Kangaroo image credit: pen_ash/pixabay
Introduce the idea of classification using the sorting of Animal picture cards. The cards can be sorted into groupings such as:
Share the different ways the animals were sorted.
Ask students to look at the features of animals and work out how these can be used to classify the animals. Create a table of data to describe the key features of four to five Australian animals. Alternatively, use a combination of images with text/numbers.
Image: Information in a Table and presented visually
A spreadsheet is a useful way to organise the information, as it can be filtered by column heading. You could use this Excel spreadsheet or this Google spreadsheet for students not familiar with setting up a spreadsheet. It has four tabs.
Use this experiment to show how an AI identifies a particular animal based on selected features. The AI has been trained to identify to identify six relevant animals by whether each animal has features such as legs, arms, wings or fins, tail or no tail, certain types of body covering and external ears or ear holes.
Note the level of black in the text box in the output layer. This indicates how sure the AI is in its prediction. Black indicates a high confidence level.
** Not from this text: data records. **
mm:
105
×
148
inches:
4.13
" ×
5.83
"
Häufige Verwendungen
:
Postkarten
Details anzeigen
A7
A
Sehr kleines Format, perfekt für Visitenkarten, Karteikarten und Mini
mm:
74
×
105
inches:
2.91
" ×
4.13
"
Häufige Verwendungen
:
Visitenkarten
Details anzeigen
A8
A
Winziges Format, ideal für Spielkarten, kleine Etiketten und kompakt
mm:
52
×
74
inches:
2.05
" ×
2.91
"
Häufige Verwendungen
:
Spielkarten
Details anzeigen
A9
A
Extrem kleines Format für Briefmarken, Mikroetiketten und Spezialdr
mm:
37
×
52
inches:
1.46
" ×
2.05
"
Several options displayed as outputs in grey, indicate that the AI has a lower confidence level, based on the features that have been selected. https://mycomputerbrain.net/php/experiments/ai.experiment26a.php
Image credit: MyComputer brain (animal classification by an ANN)
Computer vision has come a long way but it is still a challenge for computer scientists to improve and build accurate systems. Currently, computer scientists teach computers in a similar way to the way teachers teach students at school. Artificial intelligences use the methods that you have seen in this lesson plan to form an understanding of the object – and this understanding is based on a picture of the object/thing, using its colour, shape, and features. AIs then combine these insights to form a judgement, a classification. Like humans, AIs are confident or not so confident. But a good AI always tells us how confident it is about its judgement. It won’t pretend to be confident if it isn’t.
In Digital Technologies, representing data refers to the way data is symbolised, visually treated or provided in audio. For students in years 3–4, the focus for data representation is on how the same data can be represented in different ways. An example of this is data in a table represented as text or as images or a combination of these.
Image recognition is an area of AI that has many applications. For a computer to recognise what it sees, it needs input of data through a camera and some form of processing. Classification is a supervised learning technique used to group data based on attributes or features. Humans can provide labels on the data input (for images or text, for example) that tell the machine both about the attributes or features (such as colour, size, shape, measurements) of the data input and how to group it. The machine then matches future data based on the similarity of the new data to predefined groups. An example: sorting images of kangaroos and wombats based on their number of legs, whether they have a tail and whether they have external ears.